Text section:
= Beginning of Section =
Monday, May 28, 2018

Remember a Day


Today is Memorial Day. I usually find out every year at the same time that this isn’t Labor Day, and the same thing happens on Labor Day when I’m told it isn’t Memorial Day. I don’t know too many people who have served our country with a weapon, but hey, thanks if you did. I hope you accomplished something.

Me, I served my employer today for the first busy morning/afternoon of the season (that I’ve worked.) I could have used a gun. I’m only kidding, I promise. I would never kill people for ordering food, even in heavy volume. I actually rather enjoyed the busy rush, and it was a good time to iron out all of the potential wrinkles on the line before this level of business becomes the standard.

Here in Minnesota, temperatures soared into the high 90s, and even touched 100 in spots. I am fortunate to work in one of the very few kitchens in existence with functional air conditioning. Even though I work next to equipment on my part of the line that reaches temperatures around 350°, I am able to utilize my skillset without dripping sweat or fearing heat exhaustion.
= End of Section =
Data shown:
= Beginning of Section =
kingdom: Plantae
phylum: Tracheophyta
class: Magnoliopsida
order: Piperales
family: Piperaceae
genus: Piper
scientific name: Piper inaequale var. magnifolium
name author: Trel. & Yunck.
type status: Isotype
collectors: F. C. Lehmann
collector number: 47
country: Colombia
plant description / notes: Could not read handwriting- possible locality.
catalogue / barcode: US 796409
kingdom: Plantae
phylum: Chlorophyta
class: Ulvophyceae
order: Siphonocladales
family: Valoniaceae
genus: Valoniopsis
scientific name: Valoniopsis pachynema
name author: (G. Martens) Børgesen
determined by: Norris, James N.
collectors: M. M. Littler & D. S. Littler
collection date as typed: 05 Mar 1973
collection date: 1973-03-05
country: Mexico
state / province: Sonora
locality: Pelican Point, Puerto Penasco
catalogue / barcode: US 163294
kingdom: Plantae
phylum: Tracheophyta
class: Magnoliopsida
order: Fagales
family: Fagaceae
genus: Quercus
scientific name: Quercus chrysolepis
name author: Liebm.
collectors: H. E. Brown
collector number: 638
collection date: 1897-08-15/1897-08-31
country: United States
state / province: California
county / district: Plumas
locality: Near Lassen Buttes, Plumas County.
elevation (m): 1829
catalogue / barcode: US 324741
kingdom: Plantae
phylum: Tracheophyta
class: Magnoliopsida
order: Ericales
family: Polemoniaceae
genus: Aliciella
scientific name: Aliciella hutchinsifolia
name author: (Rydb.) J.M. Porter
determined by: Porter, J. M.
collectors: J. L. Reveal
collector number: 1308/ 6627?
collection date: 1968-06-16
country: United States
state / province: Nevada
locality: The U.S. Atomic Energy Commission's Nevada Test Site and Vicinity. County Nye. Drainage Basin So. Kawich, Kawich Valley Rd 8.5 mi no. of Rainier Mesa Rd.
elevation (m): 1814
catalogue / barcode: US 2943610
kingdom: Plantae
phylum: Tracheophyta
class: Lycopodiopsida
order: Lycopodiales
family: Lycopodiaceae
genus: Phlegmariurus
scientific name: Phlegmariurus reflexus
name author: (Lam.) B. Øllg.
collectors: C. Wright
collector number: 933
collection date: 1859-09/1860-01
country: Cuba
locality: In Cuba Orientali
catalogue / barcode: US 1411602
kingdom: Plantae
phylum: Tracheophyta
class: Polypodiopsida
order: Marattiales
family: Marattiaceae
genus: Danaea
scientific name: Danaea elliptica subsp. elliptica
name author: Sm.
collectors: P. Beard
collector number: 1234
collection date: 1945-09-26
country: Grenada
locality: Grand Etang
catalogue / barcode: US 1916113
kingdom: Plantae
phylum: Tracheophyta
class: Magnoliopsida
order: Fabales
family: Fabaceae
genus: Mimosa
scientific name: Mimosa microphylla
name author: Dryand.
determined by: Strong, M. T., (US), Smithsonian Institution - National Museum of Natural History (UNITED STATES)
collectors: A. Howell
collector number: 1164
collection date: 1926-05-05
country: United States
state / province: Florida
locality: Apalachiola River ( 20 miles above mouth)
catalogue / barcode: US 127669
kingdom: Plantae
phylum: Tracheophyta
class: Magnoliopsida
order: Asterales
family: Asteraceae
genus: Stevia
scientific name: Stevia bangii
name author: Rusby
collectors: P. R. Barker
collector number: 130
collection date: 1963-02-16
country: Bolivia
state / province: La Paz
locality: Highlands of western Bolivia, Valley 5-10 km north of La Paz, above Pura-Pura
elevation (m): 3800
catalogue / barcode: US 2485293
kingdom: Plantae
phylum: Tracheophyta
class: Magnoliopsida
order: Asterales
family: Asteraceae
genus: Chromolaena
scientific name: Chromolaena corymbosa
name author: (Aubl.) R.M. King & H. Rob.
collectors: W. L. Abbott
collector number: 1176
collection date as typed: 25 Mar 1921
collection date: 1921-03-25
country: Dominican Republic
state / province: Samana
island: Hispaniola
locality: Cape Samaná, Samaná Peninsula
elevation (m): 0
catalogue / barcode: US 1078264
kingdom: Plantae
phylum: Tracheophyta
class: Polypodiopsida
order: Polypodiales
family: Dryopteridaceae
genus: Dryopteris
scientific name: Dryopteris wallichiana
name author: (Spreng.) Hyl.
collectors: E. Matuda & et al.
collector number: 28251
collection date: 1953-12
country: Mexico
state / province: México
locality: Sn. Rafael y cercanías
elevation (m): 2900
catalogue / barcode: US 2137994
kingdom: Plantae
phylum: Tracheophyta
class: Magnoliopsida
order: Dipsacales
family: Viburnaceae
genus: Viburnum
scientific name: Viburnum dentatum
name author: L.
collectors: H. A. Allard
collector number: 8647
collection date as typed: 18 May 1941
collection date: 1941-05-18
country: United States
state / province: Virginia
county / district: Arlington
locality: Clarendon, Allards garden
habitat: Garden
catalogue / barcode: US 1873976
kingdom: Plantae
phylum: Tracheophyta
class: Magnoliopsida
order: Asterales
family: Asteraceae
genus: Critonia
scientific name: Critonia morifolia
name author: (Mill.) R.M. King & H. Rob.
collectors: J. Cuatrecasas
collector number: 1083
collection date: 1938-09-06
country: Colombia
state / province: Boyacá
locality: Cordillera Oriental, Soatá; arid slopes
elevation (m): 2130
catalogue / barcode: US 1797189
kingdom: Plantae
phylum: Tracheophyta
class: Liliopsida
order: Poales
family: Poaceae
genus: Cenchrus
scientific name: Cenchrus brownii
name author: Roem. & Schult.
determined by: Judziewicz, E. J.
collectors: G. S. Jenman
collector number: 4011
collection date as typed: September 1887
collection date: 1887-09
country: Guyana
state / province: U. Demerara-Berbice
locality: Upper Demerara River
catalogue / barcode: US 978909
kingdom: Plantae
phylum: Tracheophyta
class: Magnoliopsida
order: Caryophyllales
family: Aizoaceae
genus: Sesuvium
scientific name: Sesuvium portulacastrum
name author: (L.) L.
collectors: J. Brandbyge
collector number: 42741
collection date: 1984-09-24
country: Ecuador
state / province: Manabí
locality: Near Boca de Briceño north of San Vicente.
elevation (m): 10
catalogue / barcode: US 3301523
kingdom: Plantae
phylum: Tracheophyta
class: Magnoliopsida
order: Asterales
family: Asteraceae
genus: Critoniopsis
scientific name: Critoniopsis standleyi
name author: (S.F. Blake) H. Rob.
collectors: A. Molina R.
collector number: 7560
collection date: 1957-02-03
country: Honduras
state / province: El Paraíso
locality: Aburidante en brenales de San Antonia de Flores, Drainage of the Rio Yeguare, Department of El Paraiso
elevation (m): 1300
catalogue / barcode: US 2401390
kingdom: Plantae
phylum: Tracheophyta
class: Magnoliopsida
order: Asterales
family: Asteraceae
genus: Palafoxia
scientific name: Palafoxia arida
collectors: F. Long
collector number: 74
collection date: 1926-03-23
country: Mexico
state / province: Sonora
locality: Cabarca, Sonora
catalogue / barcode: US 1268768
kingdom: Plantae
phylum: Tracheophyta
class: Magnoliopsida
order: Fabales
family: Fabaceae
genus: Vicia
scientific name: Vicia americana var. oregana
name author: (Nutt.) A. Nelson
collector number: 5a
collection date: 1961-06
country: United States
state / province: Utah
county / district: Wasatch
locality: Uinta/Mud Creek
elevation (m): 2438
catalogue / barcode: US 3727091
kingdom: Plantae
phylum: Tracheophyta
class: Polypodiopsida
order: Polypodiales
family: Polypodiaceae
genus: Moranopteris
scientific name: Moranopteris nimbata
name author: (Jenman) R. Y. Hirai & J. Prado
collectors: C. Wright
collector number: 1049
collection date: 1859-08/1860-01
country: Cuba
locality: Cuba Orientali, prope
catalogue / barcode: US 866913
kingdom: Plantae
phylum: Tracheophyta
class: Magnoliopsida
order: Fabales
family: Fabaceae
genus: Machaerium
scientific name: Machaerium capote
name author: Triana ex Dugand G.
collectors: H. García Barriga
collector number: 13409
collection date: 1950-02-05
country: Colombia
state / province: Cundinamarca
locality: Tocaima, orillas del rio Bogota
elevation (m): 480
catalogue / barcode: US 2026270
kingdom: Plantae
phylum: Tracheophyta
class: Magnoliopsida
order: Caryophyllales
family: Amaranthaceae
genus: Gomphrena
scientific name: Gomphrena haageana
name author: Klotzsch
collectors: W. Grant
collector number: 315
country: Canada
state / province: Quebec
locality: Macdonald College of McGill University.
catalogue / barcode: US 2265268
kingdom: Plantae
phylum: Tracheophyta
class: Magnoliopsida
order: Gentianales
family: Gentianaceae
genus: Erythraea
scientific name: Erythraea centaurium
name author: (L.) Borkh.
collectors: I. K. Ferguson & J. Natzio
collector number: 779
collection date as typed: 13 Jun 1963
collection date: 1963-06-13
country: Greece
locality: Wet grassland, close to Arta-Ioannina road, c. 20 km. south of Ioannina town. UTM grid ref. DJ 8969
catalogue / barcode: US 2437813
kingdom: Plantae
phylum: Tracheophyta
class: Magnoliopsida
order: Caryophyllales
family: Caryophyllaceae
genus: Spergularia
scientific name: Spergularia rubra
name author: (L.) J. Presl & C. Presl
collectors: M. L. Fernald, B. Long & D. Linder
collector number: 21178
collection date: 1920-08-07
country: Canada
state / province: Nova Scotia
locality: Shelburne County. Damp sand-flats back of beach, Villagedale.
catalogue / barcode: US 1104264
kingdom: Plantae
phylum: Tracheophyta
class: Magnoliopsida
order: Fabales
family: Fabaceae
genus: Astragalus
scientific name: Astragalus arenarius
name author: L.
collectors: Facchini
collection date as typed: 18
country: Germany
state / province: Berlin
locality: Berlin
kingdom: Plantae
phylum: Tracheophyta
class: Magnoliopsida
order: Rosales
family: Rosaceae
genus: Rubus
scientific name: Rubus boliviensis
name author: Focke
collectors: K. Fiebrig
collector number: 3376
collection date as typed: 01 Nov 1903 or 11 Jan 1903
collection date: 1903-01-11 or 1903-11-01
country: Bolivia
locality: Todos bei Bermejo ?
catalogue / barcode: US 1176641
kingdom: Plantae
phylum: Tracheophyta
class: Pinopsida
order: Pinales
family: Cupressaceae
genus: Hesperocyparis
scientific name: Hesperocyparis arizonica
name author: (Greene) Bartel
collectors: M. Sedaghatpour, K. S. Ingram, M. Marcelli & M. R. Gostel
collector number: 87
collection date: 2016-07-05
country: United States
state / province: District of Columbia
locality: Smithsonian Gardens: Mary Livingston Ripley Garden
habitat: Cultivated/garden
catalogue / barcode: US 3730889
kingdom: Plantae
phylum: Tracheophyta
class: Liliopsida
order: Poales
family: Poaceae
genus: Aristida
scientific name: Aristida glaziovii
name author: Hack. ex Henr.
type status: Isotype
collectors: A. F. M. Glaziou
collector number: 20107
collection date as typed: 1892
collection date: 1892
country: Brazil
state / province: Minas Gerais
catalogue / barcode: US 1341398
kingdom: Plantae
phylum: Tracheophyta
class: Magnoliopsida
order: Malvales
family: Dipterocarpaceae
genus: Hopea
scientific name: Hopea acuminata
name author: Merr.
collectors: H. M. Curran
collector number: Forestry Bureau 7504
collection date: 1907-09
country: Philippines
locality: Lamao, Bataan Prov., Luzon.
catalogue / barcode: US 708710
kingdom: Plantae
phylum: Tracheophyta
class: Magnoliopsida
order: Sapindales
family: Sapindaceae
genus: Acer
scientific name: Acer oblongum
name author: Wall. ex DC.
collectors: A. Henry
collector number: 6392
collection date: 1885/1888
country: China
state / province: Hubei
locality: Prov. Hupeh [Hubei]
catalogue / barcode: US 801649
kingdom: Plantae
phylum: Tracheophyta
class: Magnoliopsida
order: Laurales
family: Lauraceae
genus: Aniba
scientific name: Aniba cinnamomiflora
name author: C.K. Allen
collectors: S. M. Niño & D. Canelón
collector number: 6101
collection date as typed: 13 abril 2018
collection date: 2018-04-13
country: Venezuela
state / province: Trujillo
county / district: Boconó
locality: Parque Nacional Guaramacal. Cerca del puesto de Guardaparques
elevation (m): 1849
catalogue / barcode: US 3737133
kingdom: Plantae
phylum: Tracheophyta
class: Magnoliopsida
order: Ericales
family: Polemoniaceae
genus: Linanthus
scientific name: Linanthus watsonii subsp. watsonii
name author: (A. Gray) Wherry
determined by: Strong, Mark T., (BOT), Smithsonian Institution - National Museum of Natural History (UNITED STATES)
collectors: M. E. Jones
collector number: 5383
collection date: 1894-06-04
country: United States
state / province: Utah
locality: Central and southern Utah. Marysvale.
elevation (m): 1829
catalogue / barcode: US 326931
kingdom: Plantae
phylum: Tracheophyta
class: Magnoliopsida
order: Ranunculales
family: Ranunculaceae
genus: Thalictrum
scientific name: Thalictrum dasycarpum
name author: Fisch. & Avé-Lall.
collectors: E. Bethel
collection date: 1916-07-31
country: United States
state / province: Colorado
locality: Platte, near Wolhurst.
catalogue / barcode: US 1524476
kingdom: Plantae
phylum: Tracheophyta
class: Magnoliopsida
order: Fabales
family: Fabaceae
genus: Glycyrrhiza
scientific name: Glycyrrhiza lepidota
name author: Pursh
= End of Section =
Task instructions:
[a] In the Memorial Day post, how high did temperatures reach in some spots in Minnesota?
[b] Please write the next part of the Memorial Day post, picking up after its final sentence.
The material has no connection to the Memorial Day post.

Results for each task:
[a] They touched 100 in spots.

[b]
I recall a time about a year before I went to prison when I worked the outdoor grill station at a restaurant down in southeast Minnesota. I was positioned next to two gas grills that temped out at about 600° and I was exposed to the humid, stagnant, mosquito-infested air that floated up from the slow moving Root River. I was constantly high on meth back then, and my uniform included a heavy black chef’s coat that was unforgiving at best. Sweat poured steadily from my shaky brow as I danced and twirled about wasting nearly every move in a confusing tornado of spatulas, tongs, and overcooked meat.  By the end of that summer I had wasted away and was unable to see properly because I had lost all of my contact lenses and had no glasses. I was useless as a cook and questionable as a person. They only kept me on because they needed bodies. Bodies are an important, if not occasionally useless implement in every professional kitchen. If I were in that condition now in this current employ, I would be banished to some redundant location.

But I am not. This summer, like my coworkers, I will get kicked down all day long and keep going back for more because we are the few that are capable. Unless you already do this for a living, you shouldn’t try to get into this industry. You probably can’t do this.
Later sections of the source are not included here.